- Collection entries:
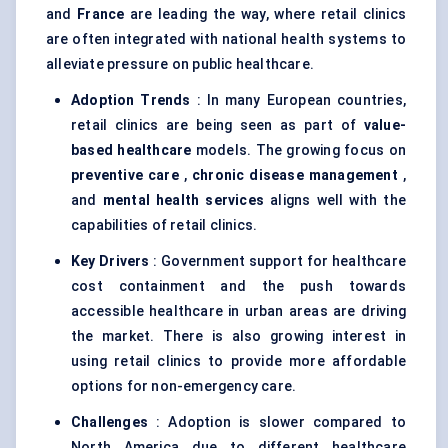
and
France
are leading the way, where retail clinics
are often integrated with national health systems to
alleviate pressure on public healthcare.
Adoption Trends
: In many European countries,
retail clinics are being seen as part of
value-
based healthcare
models. The growing focus on
preventive care
,
chronic disease management
,
and
mental health services
aligns well with the
capabilities of retail clinics.
Key Drivers
: Government support for healthcare
cost containment and the push towards
accessible healthcare in urban areas are driving
the market. There is also growing interest in
using retail clinics to provide more affordable
options for non-emergency care.
Challenges
: Adoption is slower compared to
North America due to different healthcare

- WORK TO BE COMPLETED: Output the lines that run from the start of the material through the line containing "Key Drivers", with that line included, copied line for line. Leave the pictures out of your answer.

- SOLUTION TO THIS PROBLEM:
and
France
are leading the way, where retail clinics
are often integrated with national health systems to
alleviate pressure on public healthcare.
Adoption Trends
: In many European countries,
retail clinics are being seen as part of
value-
based healthcare
models. The growing focus on
preventive care
,
chronic disease management
,
and
mental health services
aligns well with the
capabilities of retail clinics.
Key Drivers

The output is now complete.